Overall, it’s searing and sauce making. Pretty straight forward, and easy enough for a weekday dinner (you know me, anything less than 45 minutes after work is my go-to).
I’m not super crazy about spicy dishes, but the chipotle peppers add just enough heat to flirt with that gray line of being too hot to enjoy. If you’re sensitive to spice, only use one pepper.
I prefer pork loin, but feel free to use this recipe for pork chops. Add a side salad to balance the spice, or some potato wedges, and you’ll be cozying up to fall in no time!

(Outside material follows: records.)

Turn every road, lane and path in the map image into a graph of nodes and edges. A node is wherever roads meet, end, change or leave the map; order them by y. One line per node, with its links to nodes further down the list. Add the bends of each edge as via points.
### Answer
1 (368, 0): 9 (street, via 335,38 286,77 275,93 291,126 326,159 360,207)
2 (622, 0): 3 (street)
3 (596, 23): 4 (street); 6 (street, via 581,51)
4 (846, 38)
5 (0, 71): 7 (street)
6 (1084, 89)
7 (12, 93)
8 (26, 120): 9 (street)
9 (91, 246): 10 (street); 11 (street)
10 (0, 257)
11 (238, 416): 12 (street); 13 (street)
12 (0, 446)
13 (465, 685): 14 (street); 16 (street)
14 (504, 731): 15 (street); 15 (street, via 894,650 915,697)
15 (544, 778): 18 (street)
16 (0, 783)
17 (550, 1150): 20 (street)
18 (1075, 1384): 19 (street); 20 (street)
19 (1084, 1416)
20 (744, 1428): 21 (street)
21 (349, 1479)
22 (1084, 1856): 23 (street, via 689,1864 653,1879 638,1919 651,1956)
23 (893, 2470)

- 2 chipotle chilies in adobo sauce, seeds removed, plus 2 tablespoons sauce from the can
- 4 garlic cloves
- 4 bay leaves
- 1 teaspoon ground cumin
- 1/2 teaspoon dried parsley
- 1/4 teaspoon ground cinnamon
- 3 tablespoons salt
- 1/3 cup extra virgin olive oil
- 1 large sweet onion, halved and sliced
- 1 cup canned fire-roasted diced tomatoes
- 4 sprigs fresh parsley, chopped
- 4 pork loins (abut 1.5 pounds), trimmed of excess fat
- Combine the chilies and adobo sauce, garlic, bay leaves, cumin, parsley, cinnamon and 3 tablespoons of salt in a food processor and pulse until it forms a paste. Transfer to a shallow dish.
- Add the olive oil, onion, fresh parsley and tomatoes to the dish. Mix well.
- Add the pork chops to the dish, turning to coat. Cover and refrigerate overnight.
- Preheat a grill pan to medium heat. Scrape off the pork and add to the hot pan. Cook, 7-8 minutes, rotating the pork 45 degrees halfway through to create a crosshatch pattern. Flip and repeat.
- Meanwhile, transfer the marinade to a small pot over medium heat. Add 1/4 cup water. Bring the marinade to a low boil, then reduce heat to low and simmer. When the pork is flipped, add some of the marinade on top of it.
- Remove pork, top with marinade and serve immediately.